=== INFORMATION GIVEN ===

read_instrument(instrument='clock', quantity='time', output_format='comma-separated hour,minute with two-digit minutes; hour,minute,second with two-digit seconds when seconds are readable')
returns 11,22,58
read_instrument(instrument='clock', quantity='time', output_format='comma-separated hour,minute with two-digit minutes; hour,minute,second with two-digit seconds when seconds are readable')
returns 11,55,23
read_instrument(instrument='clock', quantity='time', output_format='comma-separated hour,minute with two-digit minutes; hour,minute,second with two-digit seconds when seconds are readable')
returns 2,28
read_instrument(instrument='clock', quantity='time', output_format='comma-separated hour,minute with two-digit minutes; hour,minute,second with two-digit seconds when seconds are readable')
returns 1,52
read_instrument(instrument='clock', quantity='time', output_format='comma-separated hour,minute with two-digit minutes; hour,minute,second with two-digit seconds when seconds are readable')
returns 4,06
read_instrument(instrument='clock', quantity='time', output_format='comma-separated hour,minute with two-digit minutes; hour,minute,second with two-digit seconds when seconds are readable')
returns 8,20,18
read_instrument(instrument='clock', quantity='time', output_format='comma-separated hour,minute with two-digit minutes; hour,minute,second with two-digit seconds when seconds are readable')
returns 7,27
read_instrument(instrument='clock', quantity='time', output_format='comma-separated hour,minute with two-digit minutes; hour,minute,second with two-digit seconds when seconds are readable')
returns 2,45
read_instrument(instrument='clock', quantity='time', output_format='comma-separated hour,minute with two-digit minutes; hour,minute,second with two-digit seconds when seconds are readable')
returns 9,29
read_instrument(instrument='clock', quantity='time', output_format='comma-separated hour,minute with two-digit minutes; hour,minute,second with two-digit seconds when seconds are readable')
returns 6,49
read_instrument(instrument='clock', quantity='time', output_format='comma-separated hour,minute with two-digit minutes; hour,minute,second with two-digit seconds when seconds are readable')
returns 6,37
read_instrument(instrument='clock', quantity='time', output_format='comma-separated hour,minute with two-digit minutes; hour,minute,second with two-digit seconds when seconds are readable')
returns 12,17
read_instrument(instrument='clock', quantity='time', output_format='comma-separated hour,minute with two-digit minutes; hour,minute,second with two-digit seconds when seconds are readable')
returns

===

[WHAT THE TASK REQUIRES]:
Render the material as a numbered list, from its first line through the line containing "returns 11,22,58", inclusive, with any blank lines omitted.

[WRITTEN SOLUTION]:
1. read_instrument(instrument='clock', quantity='time', output_format='comma-separated hour,minute with two-digit minutes; hour,minute,second with two-digit seconds when seconds are readable')
2. returns 11,22,58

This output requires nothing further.